Despite Australia introducing world-first, mandatory safety standards for child-resistant packaging of button batteries, the researchers said that to protect children, the industry must redesign button batteries as current standards only focus on child resistant packaging and product compartments.
Additionally, parents need to be made aware of the potential danger of button batteries and the need for safe storage of batteries and appropriate disposal. Curious children can accidentally swallow button batteries or insert them in their ears, nose or mouth but are unable to communicate clearly what has happened, they said.
“Once a child has swallowed a button battery, it becomes a race against time since injury can occur within a couple of hours,” said co-lead author Dr Carlos Nunez from APSU.
“Often battery ingestion or insertion is not witnessed by adults. We need primary and secondary preventative strategies to restrict unintended button battery access and the development of evidence-based guidelines to accelerate diagnosis and optimal management.”
The most common initial symptoms of button battery swallowing in a child were choking, difficulty feeding and coughing. Over time these changed to vomiting and drooling and may be mistaken for other health issues such as gastroenteritis or a respiratory infection, reviewers said.
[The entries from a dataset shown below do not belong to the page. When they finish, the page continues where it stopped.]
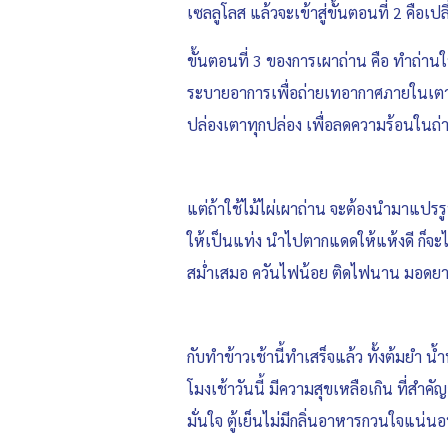
เซลลูโลส แล้วจะเข้าสู่ขั้นตอนที่ 2 คือเ
ขั้นตอนที่ 3 ของการเผาถ่าน คือ ทำถ่านให
ระบายอาการเพื่อถ่ายเทอากาศภายในเตา เพ
ปล่องเตาทุกปล่อง เพื่อลดความร้อนในถ่
แต่ถ้าใช้ไม้ไผ่เผาถ่าน จะต้องนำมาแป
ให้เป็นแท่ง นำไปตากแดดให้แห้งดี ก็จะได
สม่ำเสมอ ควันไฟน้อย ติดไฟนาน มอดยาก
กับทำข้าวเช้านี้ทำเสร็จแล้ว ทั้งต้มยำ
โมงเช้าวันนี้ มีความสุขเหลือเกิน ที่สำคัญ
มั่นใจ ตู้เย็นไม่มีกลิ่นอาหารกวนใจแน่น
Co-lead author, Mr Christopher Tran from APSU said: “It is imperative that a potential button battery ingestion always remains in the back of clinicians’ minds when dealing with acute onset respiratory or gastrointestinal symptoms in young children.” When a child swallows a button battery, it can cause a chemical reaction in the oesophagus that creates a solution that burns and dissolves the tissue inside the child’s throat, he added.
“We need global regulations to implement the same regulatory requirements that Australia and more recently the US have implemented because this is a global issue,” said another author, Professor of paediatrics and child health, Prof Elizabeth Elliott from APSU, Sydney Medical School and the University of Sydney. “Parent’s education about safe battery storage and disposal and health professional education about the need for timely diagnosis are also critical.”
Other reviewers were epidemiologist Dr Guy Eslick from APSU and Queensland Injury Surveillance Unit director Dr Ruth Barker from Royal Brisbane Women’s and Children’s Hospital.